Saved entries
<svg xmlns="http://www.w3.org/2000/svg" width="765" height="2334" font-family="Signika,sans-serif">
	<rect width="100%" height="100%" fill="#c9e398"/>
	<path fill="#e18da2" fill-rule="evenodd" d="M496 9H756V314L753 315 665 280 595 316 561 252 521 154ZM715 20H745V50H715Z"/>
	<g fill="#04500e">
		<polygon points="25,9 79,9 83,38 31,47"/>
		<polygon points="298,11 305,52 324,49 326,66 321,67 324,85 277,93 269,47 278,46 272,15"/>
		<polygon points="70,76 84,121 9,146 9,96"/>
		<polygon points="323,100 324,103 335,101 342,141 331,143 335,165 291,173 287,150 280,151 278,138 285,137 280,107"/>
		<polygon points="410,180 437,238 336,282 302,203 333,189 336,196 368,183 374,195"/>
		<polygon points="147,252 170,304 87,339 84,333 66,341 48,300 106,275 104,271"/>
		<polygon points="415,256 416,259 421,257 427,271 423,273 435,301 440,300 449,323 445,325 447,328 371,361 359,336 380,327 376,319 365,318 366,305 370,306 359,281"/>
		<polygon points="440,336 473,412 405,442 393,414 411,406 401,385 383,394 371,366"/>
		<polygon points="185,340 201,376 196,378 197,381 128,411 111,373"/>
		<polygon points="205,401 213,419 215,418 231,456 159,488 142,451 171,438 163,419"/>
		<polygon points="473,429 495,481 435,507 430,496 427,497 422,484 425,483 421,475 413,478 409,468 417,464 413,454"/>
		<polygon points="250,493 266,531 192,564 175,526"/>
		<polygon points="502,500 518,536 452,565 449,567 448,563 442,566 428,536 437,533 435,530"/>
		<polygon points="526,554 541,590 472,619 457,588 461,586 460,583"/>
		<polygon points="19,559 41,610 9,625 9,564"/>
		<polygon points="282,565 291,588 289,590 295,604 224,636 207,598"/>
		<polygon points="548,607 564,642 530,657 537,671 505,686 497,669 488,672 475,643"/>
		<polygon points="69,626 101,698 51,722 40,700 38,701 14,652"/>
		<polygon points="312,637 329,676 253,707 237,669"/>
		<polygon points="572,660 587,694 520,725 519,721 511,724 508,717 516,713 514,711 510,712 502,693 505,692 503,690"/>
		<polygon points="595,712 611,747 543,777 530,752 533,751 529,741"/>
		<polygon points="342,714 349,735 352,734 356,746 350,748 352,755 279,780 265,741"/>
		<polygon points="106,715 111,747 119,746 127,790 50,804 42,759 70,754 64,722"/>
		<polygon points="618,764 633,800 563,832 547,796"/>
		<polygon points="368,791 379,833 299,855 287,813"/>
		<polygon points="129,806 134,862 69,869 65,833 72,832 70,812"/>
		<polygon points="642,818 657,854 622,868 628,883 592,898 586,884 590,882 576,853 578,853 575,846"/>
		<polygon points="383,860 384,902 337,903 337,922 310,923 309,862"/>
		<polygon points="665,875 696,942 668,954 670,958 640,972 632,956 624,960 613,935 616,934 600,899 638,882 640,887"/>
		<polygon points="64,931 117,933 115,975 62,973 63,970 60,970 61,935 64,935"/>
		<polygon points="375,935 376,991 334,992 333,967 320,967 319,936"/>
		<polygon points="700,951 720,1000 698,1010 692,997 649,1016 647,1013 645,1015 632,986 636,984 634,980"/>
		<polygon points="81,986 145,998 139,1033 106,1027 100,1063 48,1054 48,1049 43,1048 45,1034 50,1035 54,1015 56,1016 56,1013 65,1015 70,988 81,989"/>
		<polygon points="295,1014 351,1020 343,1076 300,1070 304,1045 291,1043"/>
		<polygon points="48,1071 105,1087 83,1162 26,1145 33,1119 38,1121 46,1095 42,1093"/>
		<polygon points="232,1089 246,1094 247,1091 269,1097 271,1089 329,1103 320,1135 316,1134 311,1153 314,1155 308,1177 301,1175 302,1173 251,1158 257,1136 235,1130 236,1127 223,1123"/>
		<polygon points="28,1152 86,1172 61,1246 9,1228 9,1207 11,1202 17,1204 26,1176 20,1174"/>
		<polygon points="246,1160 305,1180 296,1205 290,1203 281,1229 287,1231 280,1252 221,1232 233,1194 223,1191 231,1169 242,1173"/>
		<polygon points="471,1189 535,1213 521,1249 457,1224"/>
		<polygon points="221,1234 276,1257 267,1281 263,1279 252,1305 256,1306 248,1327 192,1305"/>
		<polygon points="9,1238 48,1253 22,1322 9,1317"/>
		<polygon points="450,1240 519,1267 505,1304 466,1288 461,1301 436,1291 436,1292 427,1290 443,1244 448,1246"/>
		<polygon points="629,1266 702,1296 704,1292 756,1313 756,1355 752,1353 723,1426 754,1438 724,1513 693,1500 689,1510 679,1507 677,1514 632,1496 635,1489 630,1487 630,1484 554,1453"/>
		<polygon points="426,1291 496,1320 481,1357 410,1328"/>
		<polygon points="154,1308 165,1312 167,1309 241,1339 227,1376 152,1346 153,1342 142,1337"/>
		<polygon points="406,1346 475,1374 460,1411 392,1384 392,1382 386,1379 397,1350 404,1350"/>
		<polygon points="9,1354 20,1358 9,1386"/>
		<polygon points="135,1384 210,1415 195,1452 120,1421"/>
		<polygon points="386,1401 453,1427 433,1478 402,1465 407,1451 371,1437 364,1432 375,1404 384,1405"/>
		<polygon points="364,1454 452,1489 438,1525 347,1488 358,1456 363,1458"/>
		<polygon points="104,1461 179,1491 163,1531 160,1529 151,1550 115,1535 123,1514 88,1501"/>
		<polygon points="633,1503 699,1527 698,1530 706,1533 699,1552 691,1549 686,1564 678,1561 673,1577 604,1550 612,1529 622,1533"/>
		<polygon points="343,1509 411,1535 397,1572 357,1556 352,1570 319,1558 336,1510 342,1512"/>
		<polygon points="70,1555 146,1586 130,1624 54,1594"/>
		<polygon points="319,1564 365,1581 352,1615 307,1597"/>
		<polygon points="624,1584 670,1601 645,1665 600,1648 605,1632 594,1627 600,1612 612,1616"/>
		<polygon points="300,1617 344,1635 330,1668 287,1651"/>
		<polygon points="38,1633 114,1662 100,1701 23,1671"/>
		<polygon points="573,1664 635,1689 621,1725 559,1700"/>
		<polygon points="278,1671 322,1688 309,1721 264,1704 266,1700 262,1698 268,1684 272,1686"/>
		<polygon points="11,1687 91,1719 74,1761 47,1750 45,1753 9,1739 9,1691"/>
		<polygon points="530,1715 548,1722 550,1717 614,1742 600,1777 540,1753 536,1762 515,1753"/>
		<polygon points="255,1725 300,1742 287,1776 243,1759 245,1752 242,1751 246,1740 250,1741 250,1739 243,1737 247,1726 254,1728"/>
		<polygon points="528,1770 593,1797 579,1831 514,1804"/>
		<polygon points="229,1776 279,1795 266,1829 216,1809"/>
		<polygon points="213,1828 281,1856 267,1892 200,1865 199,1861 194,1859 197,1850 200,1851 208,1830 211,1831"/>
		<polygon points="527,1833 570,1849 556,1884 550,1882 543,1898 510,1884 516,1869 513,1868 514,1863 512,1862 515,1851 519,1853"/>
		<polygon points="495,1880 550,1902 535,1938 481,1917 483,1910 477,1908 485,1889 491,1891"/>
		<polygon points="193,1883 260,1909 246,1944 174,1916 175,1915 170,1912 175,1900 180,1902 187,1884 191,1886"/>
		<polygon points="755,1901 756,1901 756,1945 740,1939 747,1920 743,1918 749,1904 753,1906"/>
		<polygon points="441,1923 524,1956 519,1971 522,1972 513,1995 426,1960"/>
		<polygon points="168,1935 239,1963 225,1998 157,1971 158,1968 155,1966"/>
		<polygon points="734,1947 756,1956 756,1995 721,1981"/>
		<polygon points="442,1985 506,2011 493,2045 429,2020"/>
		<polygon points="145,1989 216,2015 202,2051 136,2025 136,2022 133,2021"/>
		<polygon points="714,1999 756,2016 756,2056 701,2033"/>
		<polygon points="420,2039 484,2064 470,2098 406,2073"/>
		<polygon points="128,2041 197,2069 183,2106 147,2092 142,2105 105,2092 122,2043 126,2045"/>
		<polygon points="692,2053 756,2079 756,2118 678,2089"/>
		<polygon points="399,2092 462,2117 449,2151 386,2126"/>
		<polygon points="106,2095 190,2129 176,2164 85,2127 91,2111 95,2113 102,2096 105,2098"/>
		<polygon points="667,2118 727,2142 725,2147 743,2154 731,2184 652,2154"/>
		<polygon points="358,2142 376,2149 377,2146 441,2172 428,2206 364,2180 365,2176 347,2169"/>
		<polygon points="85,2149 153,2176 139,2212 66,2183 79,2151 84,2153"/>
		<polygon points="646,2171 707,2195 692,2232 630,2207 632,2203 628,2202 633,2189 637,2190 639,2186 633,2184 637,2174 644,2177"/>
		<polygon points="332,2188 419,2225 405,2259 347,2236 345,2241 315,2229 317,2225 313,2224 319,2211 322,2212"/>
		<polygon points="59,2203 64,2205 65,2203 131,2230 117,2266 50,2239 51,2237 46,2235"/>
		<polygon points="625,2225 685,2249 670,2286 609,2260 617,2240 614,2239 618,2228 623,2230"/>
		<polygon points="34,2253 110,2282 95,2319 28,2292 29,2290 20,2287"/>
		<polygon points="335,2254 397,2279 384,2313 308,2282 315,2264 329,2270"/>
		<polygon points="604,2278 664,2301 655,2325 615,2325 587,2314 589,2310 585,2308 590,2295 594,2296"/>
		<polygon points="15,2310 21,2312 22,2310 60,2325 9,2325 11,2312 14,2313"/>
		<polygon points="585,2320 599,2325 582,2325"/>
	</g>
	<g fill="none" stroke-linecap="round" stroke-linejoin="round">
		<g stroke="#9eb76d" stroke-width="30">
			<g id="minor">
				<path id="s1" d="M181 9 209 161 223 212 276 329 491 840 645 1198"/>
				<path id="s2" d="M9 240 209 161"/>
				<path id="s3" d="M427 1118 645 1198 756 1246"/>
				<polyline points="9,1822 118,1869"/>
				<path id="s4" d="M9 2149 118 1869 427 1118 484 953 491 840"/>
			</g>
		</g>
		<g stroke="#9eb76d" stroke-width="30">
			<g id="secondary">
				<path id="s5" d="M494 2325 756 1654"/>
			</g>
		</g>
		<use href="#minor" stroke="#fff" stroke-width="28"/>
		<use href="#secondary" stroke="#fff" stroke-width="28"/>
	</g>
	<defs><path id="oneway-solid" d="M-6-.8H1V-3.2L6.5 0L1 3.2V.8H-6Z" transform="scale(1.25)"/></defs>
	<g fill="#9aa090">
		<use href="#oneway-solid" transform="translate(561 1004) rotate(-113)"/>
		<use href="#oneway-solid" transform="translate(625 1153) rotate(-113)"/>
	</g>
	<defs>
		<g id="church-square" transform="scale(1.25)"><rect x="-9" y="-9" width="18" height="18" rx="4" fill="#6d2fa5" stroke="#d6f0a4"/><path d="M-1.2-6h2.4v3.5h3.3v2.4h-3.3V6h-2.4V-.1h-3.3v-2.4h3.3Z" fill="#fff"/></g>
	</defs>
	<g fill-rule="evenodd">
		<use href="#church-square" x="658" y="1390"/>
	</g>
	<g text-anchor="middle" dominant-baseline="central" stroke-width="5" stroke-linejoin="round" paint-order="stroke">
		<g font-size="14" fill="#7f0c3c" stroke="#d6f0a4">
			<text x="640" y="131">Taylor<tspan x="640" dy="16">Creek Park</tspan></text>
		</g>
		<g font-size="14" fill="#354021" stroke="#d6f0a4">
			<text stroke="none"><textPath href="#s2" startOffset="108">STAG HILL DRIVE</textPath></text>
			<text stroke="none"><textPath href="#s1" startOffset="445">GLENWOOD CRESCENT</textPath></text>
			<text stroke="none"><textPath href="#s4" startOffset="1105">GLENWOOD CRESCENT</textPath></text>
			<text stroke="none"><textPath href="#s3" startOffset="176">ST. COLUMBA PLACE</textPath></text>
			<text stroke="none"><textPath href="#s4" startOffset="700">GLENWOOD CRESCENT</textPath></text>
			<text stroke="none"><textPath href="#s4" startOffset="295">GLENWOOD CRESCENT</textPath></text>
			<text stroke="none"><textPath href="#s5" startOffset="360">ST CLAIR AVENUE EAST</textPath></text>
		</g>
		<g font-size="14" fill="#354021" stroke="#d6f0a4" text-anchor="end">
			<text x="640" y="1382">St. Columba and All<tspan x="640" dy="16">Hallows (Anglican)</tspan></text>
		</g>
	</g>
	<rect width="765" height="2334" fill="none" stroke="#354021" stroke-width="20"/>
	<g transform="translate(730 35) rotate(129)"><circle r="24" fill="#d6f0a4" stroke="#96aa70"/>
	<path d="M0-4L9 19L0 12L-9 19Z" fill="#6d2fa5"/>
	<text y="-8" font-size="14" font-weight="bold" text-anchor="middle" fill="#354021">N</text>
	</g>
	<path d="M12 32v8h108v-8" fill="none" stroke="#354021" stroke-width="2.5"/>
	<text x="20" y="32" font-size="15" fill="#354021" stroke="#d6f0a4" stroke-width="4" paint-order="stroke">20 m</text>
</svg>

What this task involves ▸
The line containing "Columba and All<tspan" and every line after it, through the last one above, should be written out word for word.

Task output ▸
			<text x="640" y="1382">St. Columba and All<tspan x="640" dy="16">Hallows (Anglican)</tspan></text>
		</g>
	</g>
	<rect width="765" height="2334" fill="none" stroke="#354021" stroke-width="20"/>
	<g transform="translate(730 35) rotate(129)"><circle r="24" fill="#d6f0a4" stroke="#96aa70"/>
	<path d="M0-4L9 19L0 12L-9 19Z" fill="#6d2fa5"/>
	<text y="-8" font-size="14" font-weight="bold" text-anchor="middle" fill="#354021">N</text>
	</g>
	<path d="M12 32v8h108v-8" fill="none" stroke="#354021" stroke-width="2.5"/>
	<text x="20" y="32" font-size="15" fill="#354021" stroke="#d6f0a4" stroke-width="4" paint-order="stroke">20 m</text>
</svg>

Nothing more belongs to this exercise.